Task requirements » Every line that contains "need" must be located and copied from the data.

Dataset entries
= = = = =
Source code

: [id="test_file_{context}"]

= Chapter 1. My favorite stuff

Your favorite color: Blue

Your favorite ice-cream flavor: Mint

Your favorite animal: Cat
= = = = =
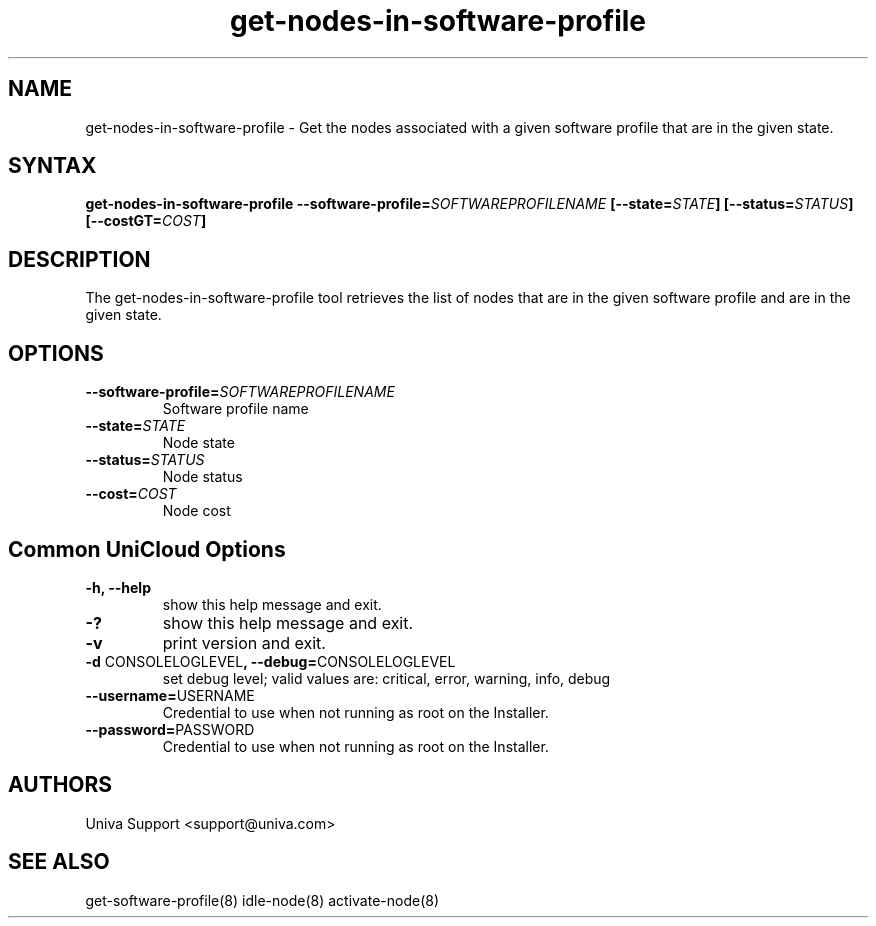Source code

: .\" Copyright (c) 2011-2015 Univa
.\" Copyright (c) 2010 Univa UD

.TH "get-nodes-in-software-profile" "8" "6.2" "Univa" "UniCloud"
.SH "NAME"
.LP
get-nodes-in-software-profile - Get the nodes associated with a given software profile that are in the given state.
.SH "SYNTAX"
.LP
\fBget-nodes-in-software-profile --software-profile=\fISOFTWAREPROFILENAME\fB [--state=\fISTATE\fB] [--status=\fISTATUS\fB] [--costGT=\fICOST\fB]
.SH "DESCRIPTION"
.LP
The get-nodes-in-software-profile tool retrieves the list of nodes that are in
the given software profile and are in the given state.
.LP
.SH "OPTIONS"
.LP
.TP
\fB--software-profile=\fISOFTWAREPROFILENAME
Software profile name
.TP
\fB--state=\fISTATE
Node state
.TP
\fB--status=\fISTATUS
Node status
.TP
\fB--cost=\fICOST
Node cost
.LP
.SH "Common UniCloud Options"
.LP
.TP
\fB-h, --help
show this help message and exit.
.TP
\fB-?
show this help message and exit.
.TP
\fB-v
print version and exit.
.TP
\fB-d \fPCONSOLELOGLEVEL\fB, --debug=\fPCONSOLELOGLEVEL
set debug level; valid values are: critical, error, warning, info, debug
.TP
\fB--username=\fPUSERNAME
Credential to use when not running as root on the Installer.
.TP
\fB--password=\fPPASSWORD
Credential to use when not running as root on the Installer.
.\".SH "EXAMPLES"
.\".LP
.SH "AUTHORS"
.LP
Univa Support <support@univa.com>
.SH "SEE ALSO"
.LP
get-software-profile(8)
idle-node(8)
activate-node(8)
= = = = =
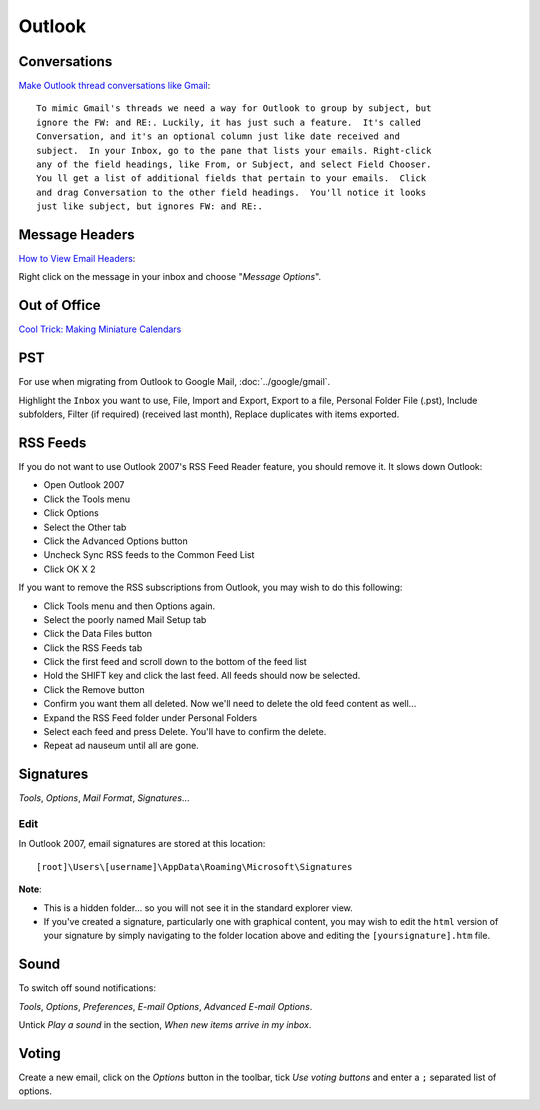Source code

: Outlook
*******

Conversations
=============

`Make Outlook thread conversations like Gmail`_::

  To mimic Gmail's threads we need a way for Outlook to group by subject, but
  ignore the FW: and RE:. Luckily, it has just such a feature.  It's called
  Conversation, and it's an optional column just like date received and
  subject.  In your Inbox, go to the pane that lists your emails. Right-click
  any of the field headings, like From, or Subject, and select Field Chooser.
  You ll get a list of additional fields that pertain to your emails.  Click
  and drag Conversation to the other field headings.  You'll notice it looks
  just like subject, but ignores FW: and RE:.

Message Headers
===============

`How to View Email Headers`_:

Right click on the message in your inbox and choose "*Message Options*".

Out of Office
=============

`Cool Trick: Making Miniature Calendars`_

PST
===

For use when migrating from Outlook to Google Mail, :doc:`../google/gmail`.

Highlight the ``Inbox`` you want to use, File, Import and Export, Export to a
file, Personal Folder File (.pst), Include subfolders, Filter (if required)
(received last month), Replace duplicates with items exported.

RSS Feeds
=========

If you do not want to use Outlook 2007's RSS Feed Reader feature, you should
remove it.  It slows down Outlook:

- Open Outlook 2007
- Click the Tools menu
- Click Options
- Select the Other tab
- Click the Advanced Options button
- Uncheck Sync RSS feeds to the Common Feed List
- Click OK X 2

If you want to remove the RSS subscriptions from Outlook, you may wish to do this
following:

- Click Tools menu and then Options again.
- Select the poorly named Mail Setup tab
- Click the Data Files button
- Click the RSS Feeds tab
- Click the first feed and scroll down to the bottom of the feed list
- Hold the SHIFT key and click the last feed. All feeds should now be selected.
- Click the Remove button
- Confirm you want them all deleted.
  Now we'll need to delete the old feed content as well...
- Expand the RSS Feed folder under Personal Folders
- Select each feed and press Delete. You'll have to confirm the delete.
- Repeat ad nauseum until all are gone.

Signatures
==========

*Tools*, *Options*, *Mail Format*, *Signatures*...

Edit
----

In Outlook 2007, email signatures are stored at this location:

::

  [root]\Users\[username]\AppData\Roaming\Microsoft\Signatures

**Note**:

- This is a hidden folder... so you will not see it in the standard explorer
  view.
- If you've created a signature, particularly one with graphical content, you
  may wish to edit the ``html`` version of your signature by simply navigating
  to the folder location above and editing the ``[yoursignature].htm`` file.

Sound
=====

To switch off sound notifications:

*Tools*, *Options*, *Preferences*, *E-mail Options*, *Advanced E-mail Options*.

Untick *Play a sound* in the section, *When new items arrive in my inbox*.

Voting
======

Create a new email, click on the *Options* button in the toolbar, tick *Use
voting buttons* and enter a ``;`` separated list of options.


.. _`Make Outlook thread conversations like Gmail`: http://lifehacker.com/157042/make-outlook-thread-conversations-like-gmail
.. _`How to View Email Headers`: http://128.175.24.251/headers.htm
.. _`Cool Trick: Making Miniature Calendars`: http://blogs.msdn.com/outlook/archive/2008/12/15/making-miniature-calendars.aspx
= = = = =
Reply »
  To mimic Gmail's threads we need a way for Outlook to group by subject, but
  Now we'll need to delete the old feed content as well...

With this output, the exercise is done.